[Work request]
Lines from the one containing "6 класс | |" to the end of the entries below must be reproduced exactly, with both end lines kept and no other line added.

(Data extracted from a collection)

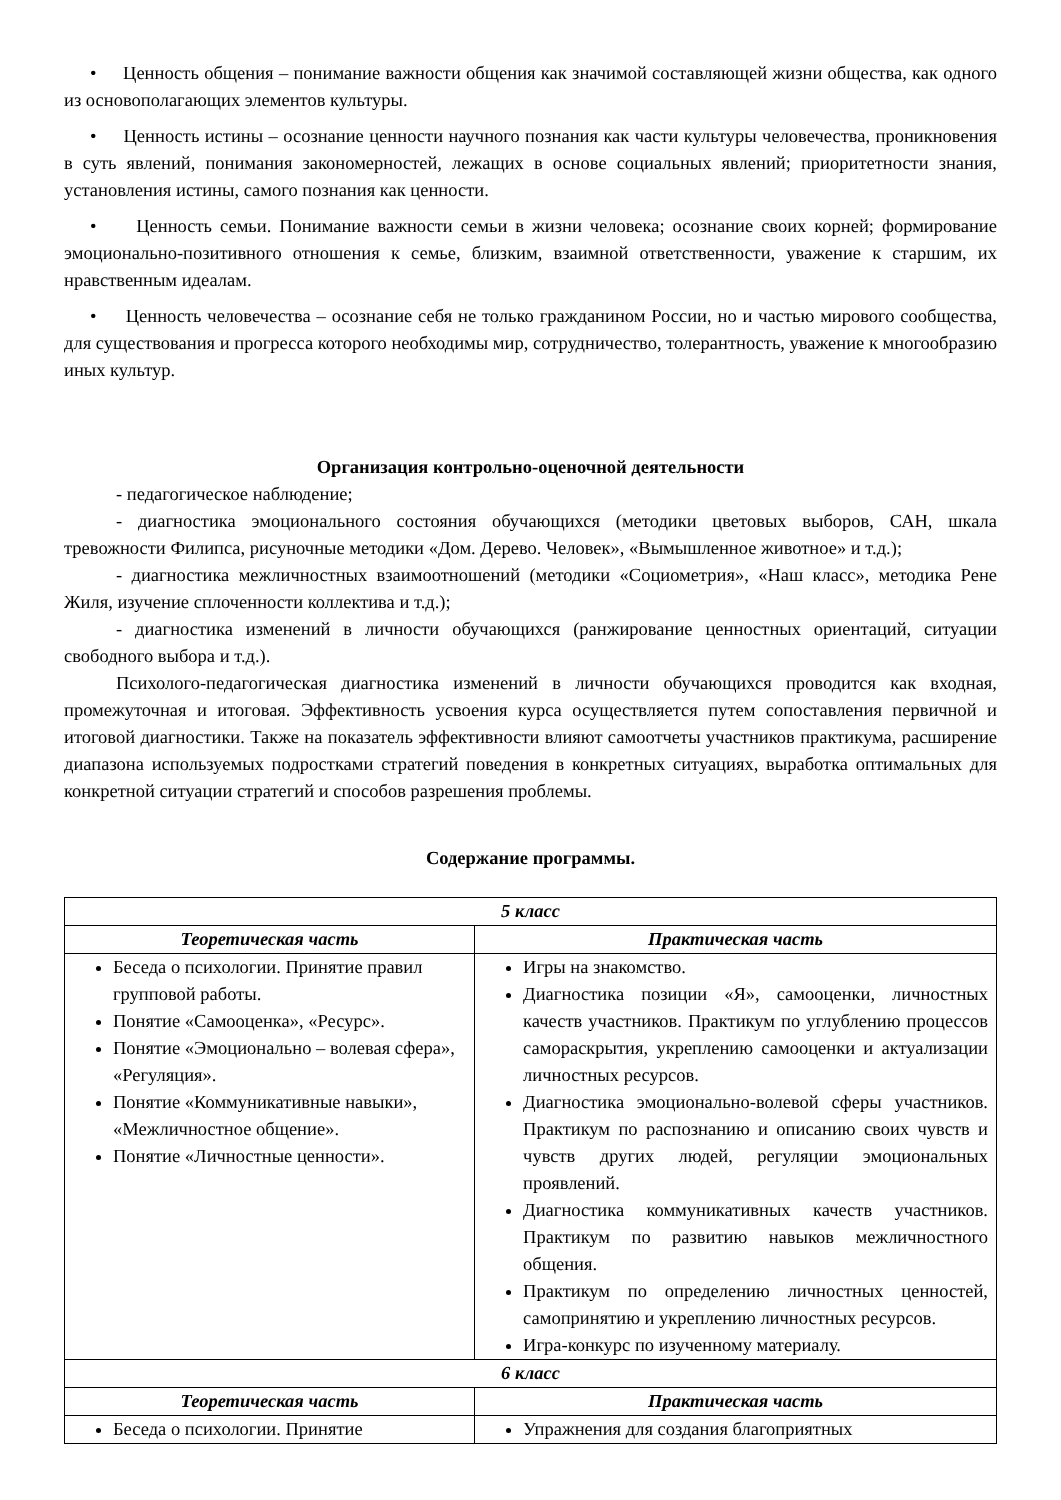• Ценность общения – понимание важности общения как значимой составляющей жизни общества, как одного из основополагающих элементов культуры.
• Ценность истины – осознание ценности научного познания как части культуры человечества, проникновения в суть явлений, понимания закономерностей, лежащих в основе социальных явлений; приоритетности знания, установления истины, самого познания как ценности.
• Ценность семьи. Понимание важности семьи в жизни человека; осознание своих корней; формирование эмоционально-позитивного отношения к семье, близким, взаимной ответственности, уважение к старшим, их нравственным идеалам.
• Ценность человечества – осознание себя не только гражданином России, но и частью мирового сообщества, для существования и прогресса которого необходимы мир, сотрудничество, толерантность, уважение к многообразию иных культур.
Организация контрольно-оценочной деятельности
- педагогическое наблюдение;
- диагностика эмоционального состояния обучающихся (методики цветовых выборов, САН, шкала тревожности Филипса, рисуночные методики «Дом. Дерево. Человек», «Вымышленное животное» и т.д.);
- диагностика межличностных взаимоотношений (методики «Социометрия», «Наш класс», методика Рене Жиля, изучение сплоченности коллектива и т.д.);
- диагностика изменений в личности обучающихся (ранжирование ценностных ориентаций, ситуации свободного выбора и т.д.).
Психолого-педагогическая диагностика изменений в личности обучающихся проводится как входная, промежуточная и итоговая. Эффективность усвоения курса осуществляется путем сопоставления первичной и итоговой диагностики. Также на показатель эффективности влияют самоотчеты участников практикума, расширение диапазона используемых подростками стратегий поведения в конкретных ситуациях, выработка оптимальных для конкретной ситуации стратегий и способов разрешения проблемы.
Содержание программы.
| 5 класс | |
| --- | --- |
| Теоретическая часть | Практическая часть |
| Беседа о психологии. Принятие правил групповой работы. Понятие «Самооценка», «Ресурс». Понятие «Эмоционально – волевая сфера», «Регуляция». Понятие «Коммуникативные навыки», «Межличностное общение». Понятие «Личностные ценности». | Игры на знакомство. Диагностика позиции «Я», самооценки, личностных качеств участников. Практикум по углублению процессов самораскрытия, укреплению самооценки и актуализации личностных ресурсов. Диагностика эмоционально-волевой сферы участников. Практикум по распознанию и описанию своих чувств и чувств других людей, регуляции эмоциональных проявлений. Диагностика коммуникативных качеств участников. Практикум по развитию навыков межличностного общения. Практикум по определению личностных ценностей, самопринятию и укреплению личностных ресурсов. Игра-конкурс по изученному материалу. |
| 6 класс | |
| Теоретическая часть | Практическая часть |
| Беседа о психологии. Принятие | Упражнения для создания благоприятных |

[Response to this exercise]
| 6 класс | |
| Теоретическая часть | Практическая часть |
| Беседа о психологии. Принятие | Упражнения для создания благоприятных |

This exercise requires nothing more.